I know you're new to the whole offering-a-dividend thing, Amgen (Nasdaq: AMGN), but I think you might have missed the part where you're supposed to generate cash to pay for them.

In a preliminary prospectus filed with the Securities and Exchange Commission yesterday, Amgen says it plans to sell bonds, the proceeds of which could potentially be used for:

  • Working capital and capital expenditures
  • Debt service requirements and repayment of outstanding indebtedness
  • Other business initiatives, including acquisitions and licensing activities
  • Repurchases of shares
  • Payment of quarterly dividends

The first three make perfect sense. Grabbing cash while interest rates on corporate bonds are low to make major purchases is what smart companies do.

Borrowing to repurchase shares seems a little crazy. But it's not that different from investors buying shares on margin, which can be profitable if done right.

But borrowing money to pay dividends? That's kind of like robbing from Peter to pay Paul -- except that you don't actually have to pay Paul anything.

My first thought was that the lawyers just made the accountants shove it in there. But I checked prospectuses from experienced dividend payers in the drug space -- Pfizer (NYSE: PFE), Bristol-Myers Squibb (NYSE: BMY), and Johnson & Johnson (NYSE: JNJ) -- and none said paying dividends was one of the potential uses of the capital raised. Either Amgen's lawyers are a little more cautious than big pharma's, or the big biotech actually thinks it’s a possibility at some point.

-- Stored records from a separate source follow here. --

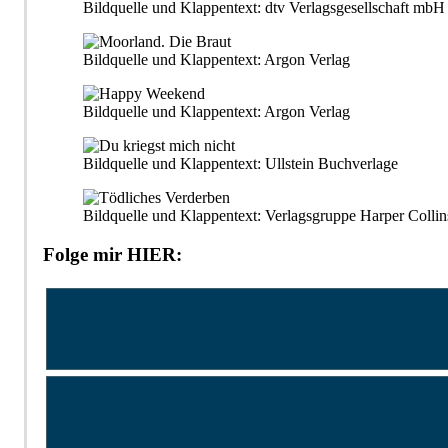
Bildquelle und Klappentext: dtv Verlagsgesellschaft m
Bildquelle und Klappentext: Argon Verlag
Bildquelle und Klappentext: Argon Verlag
Bildquelle und Klappentext: Ullstein Buchverlage
Bildquelle und Klappentext: Verlagsgruppe Harper Collin
Folge mir HIER: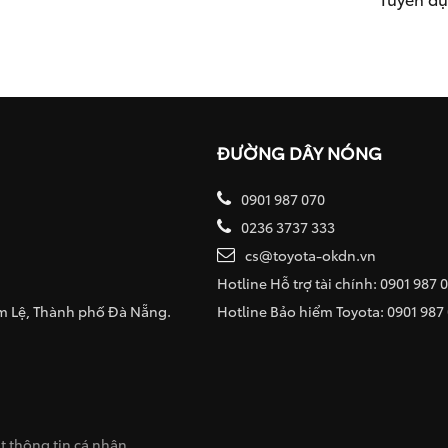
ĐƯỜNG DÂY NÓNG
0901 987 070
0236 3737 333
cs@toyota-okdn.vn
Hotline Hỗ trợ tài chính: 0901 987 
ẩm Lệ, Thành phố Đà Nẵng.
Hotline Bảo hiểm Toyota: 0901 987
 thông tin cá nhân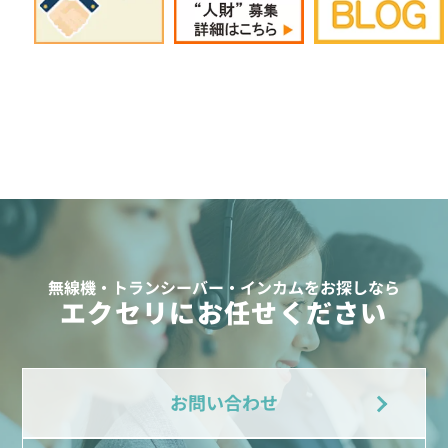
無線機・トランシーバー・インカムをお探しなら
エクセリにお任せください
お問い合わせ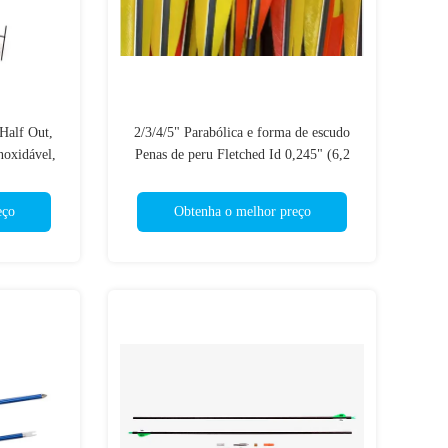
Half Out,
2/3/4/5" Parabólica e forma de escudo
noxidável,
Penas de peru Fletched Id 0,245" (6,2
e Hit In
mm) Espinha 300/400/500/600/700
Flechas de carbono
eço
Obtenha o melhor preço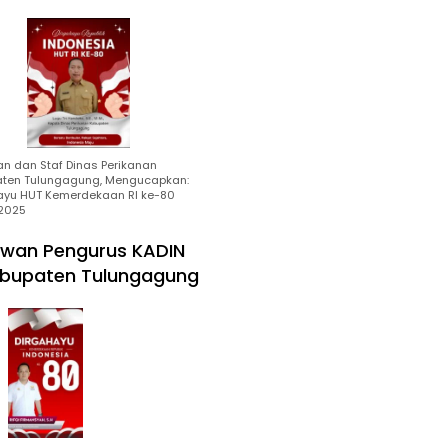
an dan Staf Dinas Perikanan
ten Tulungagung, Mengucapkan:
ayu HUT Kemerdekaan RI ke-80
2025
wan Pengurus KADIN
bupaten Tulungagung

Right now, Amgen should have no problem affording its dividend without borrowing cash. It plans to set the dividend at just 20% of adjusted net income. I'm all for hedging your bets, but in this case, the hedge seems a little unnecessary. If Amgen ran into a major problem where income dropped so low that it couldn't afford a sustained dividend without using borrowed funds, the company would likely be better off kissing the dividend goodbye than using the funds to pay investors.